Машенька вскинула голову, спокойно и прямо посмотрела мне в глаза:

– И все-таки мы решили прорваться к своим.

– Ты не ответила, Машенька, на мой вопрос. Ты знала, как это опасно?

На смуглом лице ее и в черных больших глазах промелькнуло удивление.

– Конечно, знала. Но как это объяснить вам? Мы не могли там оставаться. Мы все равно должны были прийти.


Машин дядя рассказал, что жили они в поселке Мышеловка и что долгое время он работал в пригородном колхозе, а два последних года – на железной дороге. В день, когда началась война, он в числе сотен добровольцев пришел в военкомат. Но его забраковала врачебная комиссия. Он тут же предъявил мне свой военный билет и заключение врачебной комиссии. Оно было коротко и строго: «Порок сердца. Не годен». Почти все товарищи Боровиченко ушли на фронт, а он остался. Его немножко утешала мысль, что железнодорожники – первые помощники фронтовиков, что через его руки пойдут на фронт боеприпасы, как вдруг случилось неожиданное… Ранним утром, собравшись на работу, он увидел на улице поселка зеленые фашистские мундиры.

Тогда он твердо решил перейти линию фронта, к своим, и сказал об этом Машеньке. Он без колебания доверил ей этот секрет, зная, что она согласится. Машенька росла без матери и всецело доверяла дяде.

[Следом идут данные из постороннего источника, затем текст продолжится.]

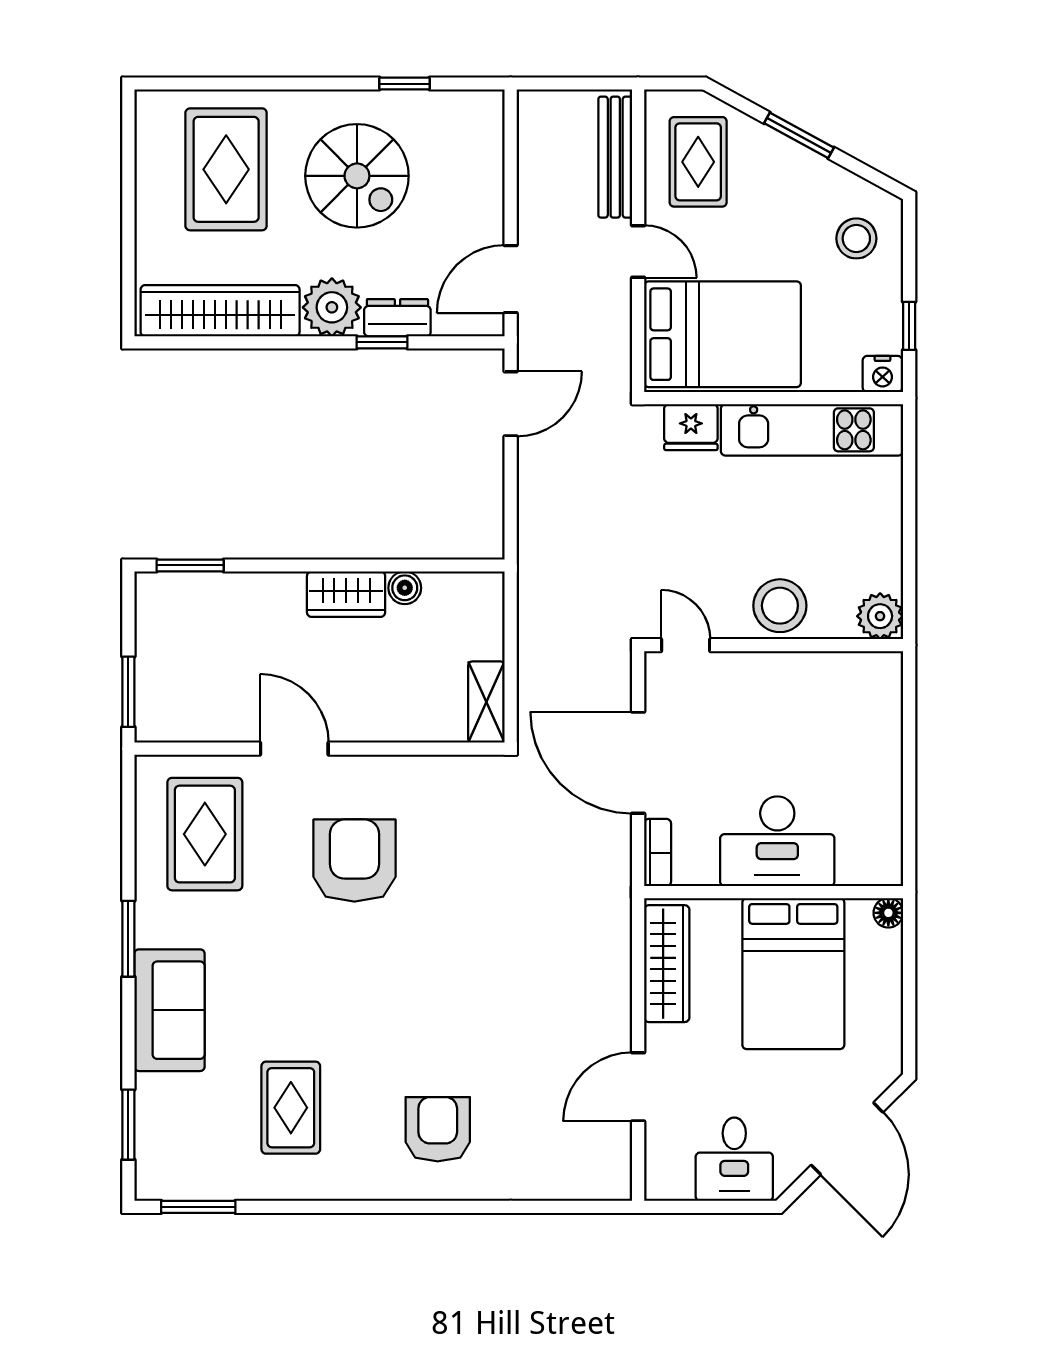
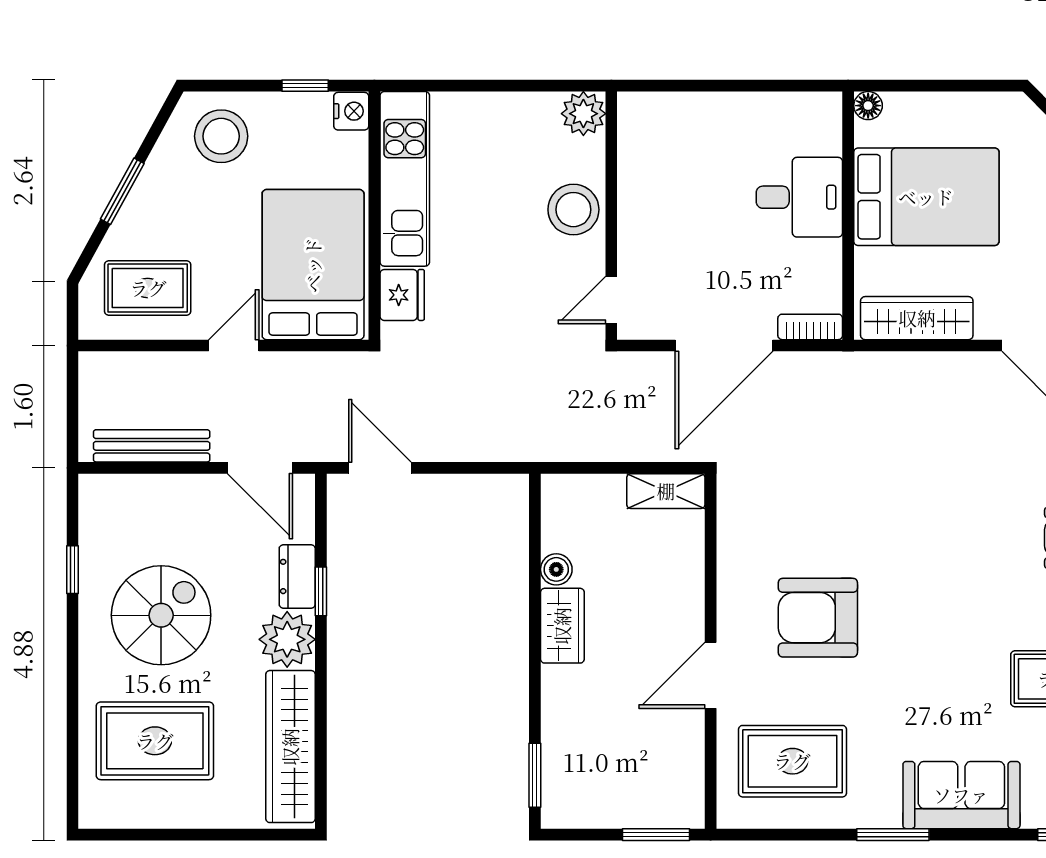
bench: (615, 157) -> (152, 446), moved
stool: (856, 238) -> (221, 136), width x1.38, depth x1.38
desk: (777, 841) -> (799, 197), width x0.73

Бежать из Мышеловки они собирались в следующую ночь. Фашисты уже шарили по хатам, уводили арестованных, развешивали грозные приказы. Трижды в течение дня врывались они и в дом Боровиченко, однако хозяев не заставали: Машенька и ее дядя прятались в голубятне, у них была краюха хлеба и кувшин воды. Голубятня оказалась хорошим наблюдательным пунктом. Прильнув к щели, Машенька видела, куда направляются танки и орудия врага, где выгружаются боеприпасы, где немцы роют окопы и ставят проволочные заграждения.

Сначала она следила за этой поспешной деятельностью вражеских солдат лишь из любопытства. Было так странно видеть незваных, чужих людей, суетившихся в их поселке. А потом она подумала, что если бы наши артиллеристы знали, где установлены орудия врага, пожалуй, они сумели бы накрыть фашистов в два счета.

Если бы наши знали… Но для того чтобы наши артиллеристы знали расположение войск противника, нужны донесения разведчиков и наблюдателей. Чем же она, Машенька, не разведчица, если уж довелось ей остаться за линией фронта? Просто пробраться к своим, спасаясь от фашистов, теперь ей казалось малой задачей. Нужно было раздобыть сведения о враге…

Дядя заметил, что Машенька стала задумчивой и молчаливой…

– Ты… боишься? – спросил он.

– Я думаю не о себе, – сказала Машенька.

Он улыбнулся:

– Я понимаю, ты думаешь обо мне. Что ж, это верно, врачи сказали – сердечник… Только мало ли что скажут врачи! Главное для нас – выбрать надежную дорогу, такую, чтобы под самым носом фашиста проползти. Мы знаем тут, Машенька, любую кочку, и нам ли верную тропинку не найти?

– Но с чем мы придем к нашим? С голыми руками? Ты понимаешь, как это важно – узнать, где и какие фашистские войска остановились, сколько у них пушек, танков, пулеметов…

Он задумался.

– Верно. Но для этого нужно время.

Машенька сказала решительно:

– Значит, в эту ночь мы не можем уйти.

Они остались в Мышеловке еще на двое суток. За это время гитлеровцы угнали все население поселка. Машенька видела, как мимо их двора, окруженные крикливым конвоем, шли женщины, неся на руках детей, тащили тележки, груженные всяческим скарбом. В поселке то и дело трещали автоматы, и улицей стлался густой и едкий дым. Это горела Машина школа. Неведомо почему она помешала злобному воинству, украшенному черными пауками.